S3 bucket is private, no public access. When someone needs to download, the API checks their permissions first, then generates a pre-signed URL that expires in a few minutes. The client uses that URL to download directly from S3. After it expires, the URL is useless.

4. Auditing

I have a dedicated audit logger (separate from app logs) that records every document access: who (user id + role), what (action + document id), and when (timestamp). In production this goes to its own CloudWatch log group with restricted access. Locally it writes to logs/audit.log. Combined with CloudTrail for infra events, you get full traceability.

5. Incident Scenario

If a DB snapshot leaks, RDS encryption means the data is encrypted with KMS keys the attacker doesn't have. Also the DB only stores metadata (ids, file keys) — the actual files are in S3, a completely separate system. And UUIDs as IDs make it hard to guess or enumerate anything.

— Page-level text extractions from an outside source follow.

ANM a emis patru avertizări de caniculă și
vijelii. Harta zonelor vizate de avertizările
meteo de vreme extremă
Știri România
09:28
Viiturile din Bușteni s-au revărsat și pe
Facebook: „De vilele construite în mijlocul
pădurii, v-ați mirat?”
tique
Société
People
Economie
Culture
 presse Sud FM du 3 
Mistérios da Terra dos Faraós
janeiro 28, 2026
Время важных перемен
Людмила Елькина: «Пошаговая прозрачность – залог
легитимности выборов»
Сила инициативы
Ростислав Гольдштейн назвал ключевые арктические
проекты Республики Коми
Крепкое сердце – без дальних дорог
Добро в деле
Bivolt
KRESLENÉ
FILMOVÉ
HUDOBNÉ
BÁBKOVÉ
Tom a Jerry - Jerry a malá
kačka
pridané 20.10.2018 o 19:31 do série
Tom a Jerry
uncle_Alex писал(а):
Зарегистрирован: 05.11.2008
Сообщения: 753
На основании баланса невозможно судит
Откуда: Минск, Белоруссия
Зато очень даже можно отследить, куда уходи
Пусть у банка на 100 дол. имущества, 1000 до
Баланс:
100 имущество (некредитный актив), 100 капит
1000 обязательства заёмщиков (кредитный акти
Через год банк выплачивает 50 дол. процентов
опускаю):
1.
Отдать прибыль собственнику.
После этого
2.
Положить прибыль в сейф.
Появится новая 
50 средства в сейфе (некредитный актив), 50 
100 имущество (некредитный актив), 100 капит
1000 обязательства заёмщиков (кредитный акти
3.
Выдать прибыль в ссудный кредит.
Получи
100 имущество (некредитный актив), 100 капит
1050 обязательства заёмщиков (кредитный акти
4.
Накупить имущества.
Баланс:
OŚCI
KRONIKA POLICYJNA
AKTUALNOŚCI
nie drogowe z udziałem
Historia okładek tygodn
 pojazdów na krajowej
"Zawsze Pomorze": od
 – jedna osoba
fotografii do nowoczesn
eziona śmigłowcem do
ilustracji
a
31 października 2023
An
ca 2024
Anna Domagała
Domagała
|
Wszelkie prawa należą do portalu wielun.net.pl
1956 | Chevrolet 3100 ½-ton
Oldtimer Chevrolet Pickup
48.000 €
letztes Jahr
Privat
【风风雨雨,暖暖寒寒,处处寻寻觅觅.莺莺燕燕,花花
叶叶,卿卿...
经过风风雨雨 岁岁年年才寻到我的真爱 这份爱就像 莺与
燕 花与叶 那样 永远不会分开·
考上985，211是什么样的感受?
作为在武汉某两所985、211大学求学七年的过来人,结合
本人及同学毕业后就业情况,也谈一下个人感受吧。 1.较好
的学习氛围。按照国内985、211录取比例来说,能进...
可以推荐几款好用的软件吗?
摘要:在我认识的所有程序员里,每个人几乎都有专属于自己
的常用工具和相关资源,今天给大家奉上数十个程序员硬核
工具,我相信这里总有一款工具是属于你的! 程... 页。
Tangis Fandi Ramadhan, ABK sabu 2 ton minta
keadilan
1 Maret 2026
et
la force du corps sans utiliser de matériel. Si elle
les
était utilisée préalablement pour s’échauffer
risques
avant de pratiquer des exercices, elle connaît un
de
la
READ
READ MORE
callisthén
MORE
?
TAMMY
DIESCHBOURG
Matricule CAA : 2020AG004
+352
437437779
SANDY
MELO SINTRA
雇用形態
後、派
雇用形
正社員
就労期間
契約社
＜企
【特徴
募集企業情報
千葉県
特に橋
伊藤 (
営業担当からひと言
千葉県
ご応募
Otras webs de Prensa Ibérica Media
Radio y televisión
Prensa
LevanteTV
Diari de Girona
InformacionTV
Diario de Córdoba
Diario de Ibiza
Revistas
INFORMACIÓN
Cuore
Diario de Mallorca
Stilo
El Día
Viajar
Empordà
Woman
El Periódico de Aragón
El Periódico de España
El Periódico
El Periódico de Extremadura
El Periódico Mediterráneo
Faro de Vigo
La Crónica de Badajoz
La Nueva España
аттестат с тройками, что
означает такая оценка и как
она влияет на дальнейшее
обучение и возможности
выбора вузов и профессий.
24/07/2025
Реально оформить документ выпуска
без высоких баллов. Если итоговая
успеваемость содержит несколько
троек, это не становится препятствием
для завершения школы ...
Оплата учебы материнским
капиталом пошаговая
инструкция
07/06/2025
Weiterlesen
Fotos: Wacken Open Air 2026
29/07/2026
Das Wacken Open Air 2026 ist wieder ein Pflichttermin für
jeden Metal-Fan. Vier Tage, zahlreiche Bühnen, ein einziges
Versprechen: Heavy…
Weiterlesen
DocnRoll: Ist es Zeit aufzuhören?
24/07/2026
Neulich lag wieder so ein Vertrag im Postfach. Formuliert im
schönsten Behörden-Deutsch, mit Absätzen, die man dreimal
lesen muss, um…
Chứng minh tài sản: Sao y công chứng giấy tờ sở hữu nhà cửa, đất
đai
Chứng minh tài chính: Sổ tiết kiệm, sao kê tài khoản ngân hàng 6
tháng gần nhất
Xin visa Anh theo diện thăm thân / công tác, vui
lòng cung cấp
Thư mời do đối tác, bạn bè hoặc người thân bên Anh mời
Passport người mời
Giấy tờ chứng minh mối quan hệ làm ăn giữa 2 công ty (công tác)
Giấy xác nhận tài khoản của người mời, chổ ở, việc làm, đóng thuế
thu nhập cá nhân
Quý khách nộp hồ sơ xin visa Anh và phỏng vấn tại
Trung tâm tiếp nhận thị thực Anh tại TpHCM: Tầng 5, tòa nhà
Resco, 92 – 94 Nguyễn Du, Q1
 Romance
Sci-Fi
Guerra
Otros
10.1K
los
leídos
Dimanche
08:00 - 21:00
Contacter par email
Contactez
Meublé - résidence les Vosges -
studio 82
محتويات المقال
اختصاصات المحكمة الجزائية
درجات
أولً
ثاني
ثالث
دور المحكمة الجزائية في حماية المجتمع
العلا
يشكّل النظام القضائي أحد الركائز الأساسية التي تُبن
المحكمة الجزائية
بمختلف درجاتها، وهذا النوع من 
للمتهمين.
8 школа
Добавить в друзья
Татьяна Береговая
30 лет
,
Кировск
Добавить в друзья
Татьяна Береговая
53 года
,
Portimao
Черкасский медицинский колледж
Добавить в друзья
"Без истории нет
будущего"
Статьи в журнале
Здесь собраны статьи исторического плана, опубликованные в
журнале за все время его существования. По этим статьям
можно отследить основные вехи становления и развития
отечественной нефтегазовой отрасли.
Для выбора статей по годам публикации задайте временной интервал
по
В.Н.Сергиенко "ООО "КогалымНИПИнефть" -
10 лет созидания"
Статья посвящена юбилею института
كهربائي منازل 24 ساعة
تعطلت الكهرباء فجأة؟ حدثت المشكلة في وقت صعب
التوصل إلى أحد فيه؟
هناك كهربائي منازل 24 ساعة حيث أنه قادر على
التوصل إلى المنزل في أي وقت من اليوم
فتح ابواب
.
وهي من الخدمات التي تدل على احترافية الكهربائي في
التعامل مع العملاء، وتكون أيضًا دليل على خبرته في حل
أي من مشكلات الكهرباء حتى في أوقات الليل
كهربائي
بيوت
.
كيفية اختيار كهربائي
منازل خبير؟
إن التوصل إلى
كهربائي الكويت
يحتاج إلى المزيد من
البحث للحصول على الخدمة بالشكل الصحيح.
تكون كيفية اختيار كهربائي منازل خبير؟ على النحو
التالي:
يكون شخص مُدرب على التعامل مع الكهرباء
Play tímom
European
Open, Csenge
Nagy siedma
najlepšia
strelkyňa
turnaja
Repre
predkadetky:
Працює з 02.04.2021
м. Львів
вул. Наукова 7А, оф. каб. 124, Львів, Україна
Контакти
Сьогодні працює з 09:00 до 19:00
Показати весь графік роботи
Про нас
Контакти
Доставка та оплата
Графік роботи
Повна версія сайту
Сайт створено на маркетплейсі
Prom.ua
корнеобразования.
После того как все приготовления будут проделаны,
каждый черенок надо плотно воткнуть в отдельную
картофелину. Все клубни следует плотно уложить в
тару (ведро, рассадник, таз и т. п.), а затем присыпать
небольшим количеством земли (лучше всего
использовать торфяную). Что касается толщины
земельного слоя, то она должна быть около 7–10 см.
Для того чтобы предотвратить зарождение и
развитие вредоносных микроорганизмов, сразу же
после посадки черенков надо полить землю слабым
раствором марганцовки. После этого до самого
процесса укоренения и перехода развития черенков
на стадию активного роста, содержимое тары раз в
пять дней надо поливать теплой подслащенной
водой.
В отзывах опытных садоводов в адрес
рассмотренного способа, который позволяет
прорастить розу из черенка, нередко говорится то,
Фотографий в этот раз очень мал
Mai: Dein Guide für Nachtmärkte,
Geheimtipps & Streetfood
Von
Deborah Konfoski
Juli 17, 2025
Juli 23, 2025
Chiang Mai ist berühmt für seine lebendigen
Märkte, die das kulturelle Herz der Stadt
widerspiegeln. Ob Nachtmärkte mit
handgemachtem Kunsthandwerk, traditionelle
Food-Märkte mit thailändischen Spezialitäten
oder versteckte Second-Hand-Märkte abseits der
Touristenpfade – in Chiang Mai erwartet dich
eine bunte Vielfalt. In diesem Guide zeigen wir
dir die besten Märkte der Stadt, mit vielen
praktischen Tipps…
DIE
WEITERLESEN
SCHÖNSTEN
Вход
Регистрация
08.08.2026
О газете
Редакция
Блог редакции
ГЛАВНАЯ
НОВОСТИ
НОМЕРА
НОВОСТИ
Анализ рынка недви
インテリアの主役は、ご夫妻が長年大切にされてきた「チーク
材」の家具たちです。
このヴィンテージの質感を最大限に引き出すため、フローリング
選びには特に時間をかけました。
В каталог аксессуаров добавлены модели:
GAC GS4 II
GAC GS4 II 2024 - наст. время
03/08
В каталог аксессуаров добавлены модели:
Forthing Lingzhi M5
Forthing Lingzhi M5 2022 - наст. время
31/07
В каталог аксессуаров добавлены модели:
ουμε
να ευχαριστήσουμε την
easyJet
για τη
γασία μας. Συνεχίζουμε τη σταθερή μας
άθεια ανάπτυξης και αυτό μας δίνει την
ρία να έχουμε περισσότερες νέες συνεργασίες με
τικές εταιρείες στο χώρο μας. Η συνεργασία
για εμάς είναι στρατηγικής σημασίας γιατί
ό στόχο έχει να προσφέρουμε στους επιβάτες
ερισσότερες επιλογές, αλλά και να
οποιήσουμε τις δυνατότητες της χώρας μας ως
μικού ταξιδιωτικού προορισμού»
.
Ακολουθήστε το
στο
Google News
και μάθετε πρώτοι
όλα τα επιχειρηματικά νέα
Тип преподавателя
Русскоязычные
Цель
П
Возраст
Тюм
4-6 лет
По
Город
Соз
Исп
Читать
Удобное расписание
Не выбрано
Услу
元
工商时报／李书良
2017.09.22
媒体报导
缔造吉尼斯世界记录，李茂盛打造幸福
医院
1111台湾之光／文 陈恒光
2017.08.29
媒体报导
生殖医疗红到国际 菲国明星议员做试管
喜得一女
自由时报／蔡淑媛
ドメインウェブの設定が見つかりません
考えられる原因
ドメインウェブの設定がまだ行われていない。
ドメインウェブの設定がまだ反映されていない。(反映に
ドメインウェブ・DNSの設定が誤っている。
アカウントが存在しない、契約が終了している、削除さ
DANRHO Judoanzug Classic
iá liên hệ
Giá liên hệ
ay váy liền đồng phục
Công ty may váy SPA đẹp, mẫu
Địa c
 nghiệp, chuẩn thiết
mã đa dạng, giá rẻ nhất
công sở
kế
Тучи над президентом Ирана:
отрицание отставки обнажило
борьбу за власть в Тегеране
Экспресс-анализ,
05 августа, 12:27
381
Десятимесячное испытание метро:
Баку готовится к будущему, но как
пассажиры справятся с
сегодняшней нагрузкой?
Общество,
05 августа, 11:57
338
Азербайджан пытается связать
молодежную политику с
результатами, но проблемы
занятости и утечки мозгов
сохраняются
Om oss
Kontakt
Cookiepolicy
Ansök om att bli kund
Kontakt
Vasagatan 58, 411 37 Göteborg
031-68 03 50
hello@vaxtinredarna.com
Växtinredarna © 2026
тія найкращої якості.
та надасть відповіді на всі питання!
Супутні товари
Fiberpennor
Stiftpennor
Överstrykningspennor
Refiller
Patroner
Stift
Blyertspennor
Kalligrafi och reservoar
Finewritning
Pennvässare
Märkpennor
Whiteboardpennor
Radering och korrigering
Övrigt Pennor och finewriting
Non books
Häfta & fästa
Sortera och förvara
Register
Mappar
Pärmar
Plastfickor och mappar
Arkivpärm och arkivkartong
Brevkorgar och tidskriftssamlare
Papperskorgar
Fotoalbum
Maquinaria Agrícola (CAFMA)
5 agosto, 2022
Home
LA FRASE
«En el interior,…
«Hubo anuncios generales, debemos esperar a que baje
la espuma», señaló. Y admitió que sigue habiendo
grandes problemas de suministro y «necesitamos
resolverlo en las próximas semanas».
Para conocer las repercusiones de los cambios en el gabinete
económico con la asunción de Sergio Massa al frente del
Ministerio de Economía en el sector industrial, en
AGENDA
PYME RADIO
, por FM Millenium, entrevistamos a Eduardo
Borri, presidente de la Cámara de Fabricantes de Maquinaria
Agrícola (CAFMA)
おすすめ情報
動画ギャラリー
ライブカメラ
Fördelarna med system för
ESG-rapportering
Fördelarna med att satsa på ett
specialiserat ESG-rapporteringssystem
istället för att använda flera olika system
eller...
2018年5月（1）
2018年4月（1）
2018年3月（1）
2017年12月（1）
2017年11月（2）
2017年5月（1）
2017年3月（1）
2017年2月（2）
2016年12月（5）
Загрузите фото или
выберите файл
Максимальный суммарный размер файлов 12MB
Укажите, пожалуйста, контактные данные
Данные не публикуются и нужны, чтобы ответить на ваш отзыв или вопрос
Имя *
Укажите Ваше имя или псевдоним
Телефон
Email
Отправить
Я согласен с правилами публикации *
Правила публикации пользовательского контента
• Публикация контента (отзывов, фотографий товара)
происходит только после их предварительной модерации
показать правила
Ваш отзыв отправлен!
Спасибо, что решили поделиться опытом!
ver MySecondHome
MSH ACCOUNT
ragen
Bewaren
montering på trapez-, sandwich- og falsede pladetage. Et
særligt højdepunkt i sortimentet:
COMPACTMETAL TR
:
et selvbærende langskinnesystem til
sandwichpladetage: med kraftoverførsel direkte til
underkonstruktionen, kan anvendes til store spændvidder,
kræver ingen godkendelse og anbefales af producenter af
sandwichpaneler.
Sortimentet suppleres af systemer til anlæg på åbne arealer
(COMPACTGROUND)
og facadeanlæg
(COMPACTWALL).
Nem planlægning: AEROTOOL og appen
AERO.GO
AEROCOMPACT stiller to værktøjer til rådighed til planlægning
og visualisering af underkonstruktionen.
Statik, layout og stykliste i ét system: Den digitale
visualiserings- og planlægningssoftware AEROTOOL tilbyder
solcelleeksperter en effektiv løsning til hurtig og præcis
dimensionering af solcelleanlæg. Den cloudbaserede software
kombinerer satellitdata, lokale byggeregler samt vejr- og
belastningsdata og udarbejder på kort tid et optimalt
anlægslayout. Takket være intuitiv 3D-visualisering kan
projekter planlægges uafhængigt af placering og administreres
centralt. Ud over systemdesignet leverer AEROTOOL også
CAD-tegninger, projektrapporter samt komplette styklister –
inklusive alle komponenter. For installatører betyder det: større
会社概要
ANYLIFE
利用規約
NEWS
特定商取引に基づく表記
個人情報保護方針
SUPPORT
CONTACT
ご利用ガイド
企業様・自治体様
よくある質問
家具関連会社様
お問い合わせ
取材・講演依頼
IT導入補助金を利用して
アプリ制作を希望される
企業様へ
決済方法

6. Spec-Driven Development

It makes you think about what you're building before you start coding. You catch issues early (like "wait, can a patient upload too?" — no, only doctors). It also gives you a checklist to build against, and serves as documentation after.

7. Working with AI

You feed the spec as context and ask the AI to implement specific parts. The spec acts as the source of truth — you can check the AI's output against it. Without a spec the AI might interpret things differently than what you need.

8. Ambiguity

If I can ask someone, I ask. If I can't (like in a timed exam), I pick the most reasonable interpretation, document the assumption clearly, and move on. Getting stuck is worse than making a reasonable choice and being transparent about it.

9. PHI Handling

The documents are the most obvious PHI — could be lab results, diagnoses, etc. But the metadata is also sensitive: knowing patient X visited a cardiologist reveals health info. Both need encryption, access control, and audit logging. File contents should never appear in logs.

10. Logging

Never log: file contents, patient names or personal data, auth tokens, anything that identifies a patient's condition. Logs tend to be accessible to many people (devs, ops) and stored in less secure systems. PHI in logs = accidental data leak. That's why the audit logger only records opaque IDs, never the actual data.

11. Compliance

For production healthcare: real auth with MFA, a BAA with AWS, comprehensive audit logging, data retention/deletion policies, regular security audits, employee training, incident response procedures, network isolation with VPCs and security groups, automated dependency scanning.